Seoul enters Japanese market

Seoul Semiconductor Co. has set up a local unit in Japan to market its high-brightness white LEDs for use as backlights in liquid crystal display (LCD) monitors and TV sets, according to Nikkei Business Daily.

South Korea's largest LED maker plans to make full use of its cost-competitiveness to penetrate the Japanese market through local agents such as Kaga Electronics Co. and other firms.

The company has developed a white LED which offers enhanced color reproduction capability, and shipments of samples have already begun in Japan. The company will also market its red-green-blue backlight LEDs in Japan.

LCDs that use white LEDs as a backlight increase their color reproduction quality to 90% from 70% in terms of NTSC (National Television Systems Committee) video standards, the firm claims.

As LCD backlights, white LEDs are more expensive than cold cathode fluorescent (CCFL) tubes, and their use in large screen LCD TV sets has been quite limited. Seoul Semiconductor plans to sell the LEDs to manufacturers of car navigation systems and electronics firms that make small LCD TVs.

Aixtron sells equipment to Korea

Aixtron AG, a German supplier of MOCVD equipment used to grow semiconductor LED layers, has reported several orders from Korean organizations.

One MOCVD system, a repeat order for an AIX 2600G3HT model, will be shipped to Samsung Electro Mechanics, a company located in Suwon-City (also known as “Samsung City”), near Seoul.

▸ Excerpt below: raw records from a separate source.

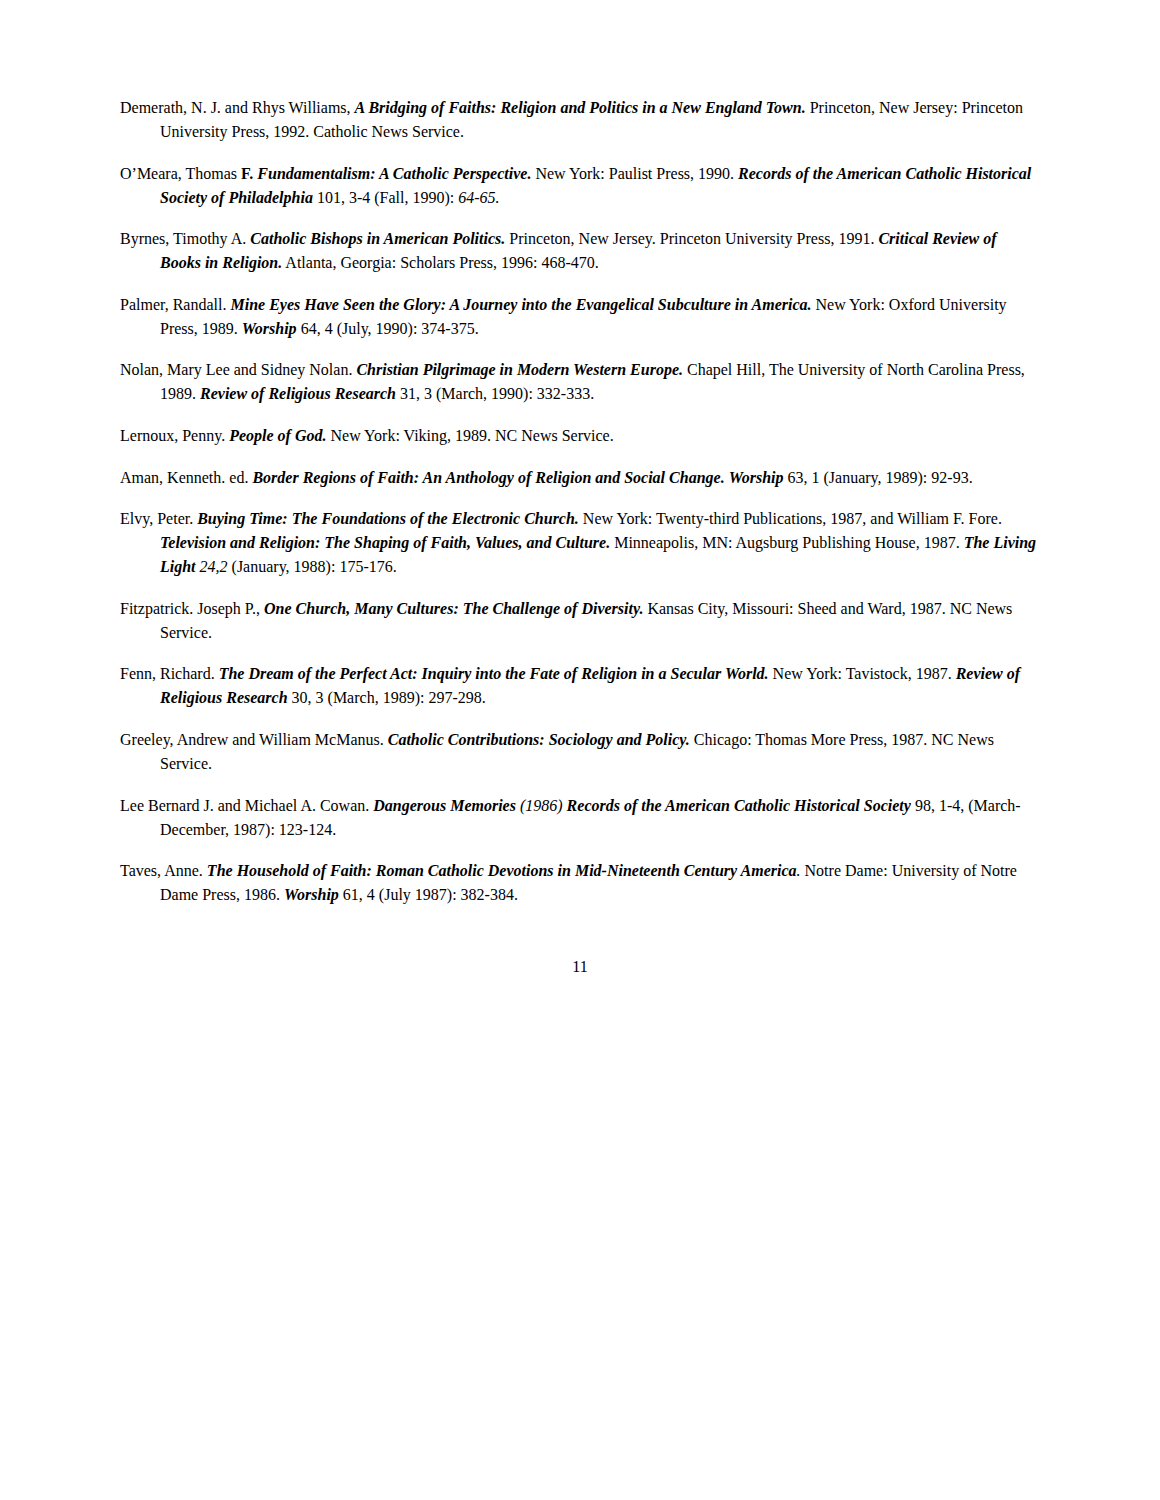Demerath, N. J. and Rhys Williams, A Bridging of Faiths: Religion and Politics in a New England Town. Princeton, New Jersey: Princeton University Press, 1992. Catholic News Service.
O’Meara, Thomas F. Fundamentalism: A Catholic Perspective. New York: Paulist Press, 1990. Records of the American Catholic Historical Society of Philadelphia 101, 3-4 (Fall, 1990): 64-65.
Byrnes, Timothy A. Catholic Bishops in American Politics. Princeton, New Jersey. Princeton University Press, 1991. Critical Review of Books in Religion. Atlanta, Georgia: Scholars Press, 1996: 468-470.
Palmer, Randall. Mine Eyes Have Seen the Glory: A Journey into the Evangelical Subculture in America. New York: Oxford University Press, 1989. Worship 64, 4 (July, 1990): 374-375.
Nolan, Mary Lee and Sidney Nolan. Christian Pilgrimage in Modern Western Europe. Chapel Hill, The University of North Carolina Press, 1989. Review of Religious Research 31, 3 (March, 1990): 332-333.
Lernoux, Penny. People of God. New York: Viking, 1989. NC News Service.
Aman, Kenneth. ed. Border Regions of Faith: An Anthology of Religion and Social Change. Worship 63, 1 (January, 1989): 92-93.
Elvy, Peter. Buying Time: The Foundations of the Electronic Church. New York: Twenty-third Publications, 1987, and William F. Fore. Television and Religion: The Shaping of Faith, Values, and Culture. Minneapolis, MN: Augsburg Publishing House, 1987. The Living Light 24,2 (January, 1988): 175-176.
Fitzpatrick. Joseph P., One Church, Many Cultures: The Challenge of Diversity. Kansas City, Missouri: Sheed and Ward, 1987. NC News Service.
Fenn, Richard. The Dream of the Perfect Act: Inquiry into the Fate of Religion in a Secular World. New York: Tavistock, 1987. Review of Religious Research 30, 3 (March, 1989): 297-298.
Greeley, Andrew and William McManus. Catholic Contributions: Sociology and Policy. Chicago: Thomas More Press, 1987. NC News Service.
Lee Bernard J. and Michael A. Cowan. Dangerous Memories (1986) Records of the American Catholic Historical Society 98, 1-4, (March-December, 1987): 123-124.
Taves, Anne. The Household of Faith: Roman Catholic Devotions in Mid-Nineteenth Century America. Notre Dame: University of Notre Dame Press, 1986. Worship 61, 4 (July 1987): 382-384.
11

Samsung Electro Mechanics manufactures SMD- and lamp-type LEDs of cellular handsets and numerous other markets.

One of the most successful start-up companies in South Korea, LED wafer and chip supplier EpiValley Co Ltd. (located near Seoul) has placed a repeat order for two more Thomas Swan CCS reactors (each with 19 x 2-inch wafer capacity).

Another order has been placed by the newly established Korea Photonics Technology Institute (KOPTI), located at the City of Gwangju. The city in the southern part of the country is embarking upon a “LED Valley” project that aims to make it one of the most innovative LED production powerhouses in the world (see Korea creates LED Valley).

A Thomas Swan CCS machine (19 x 2-inch) will be used for the development and the production of GaN-based LEDs, while an AIX 2600G3 (18 x 3-inch) will be utilized for the development and manufacture of GaAs-based LEDs.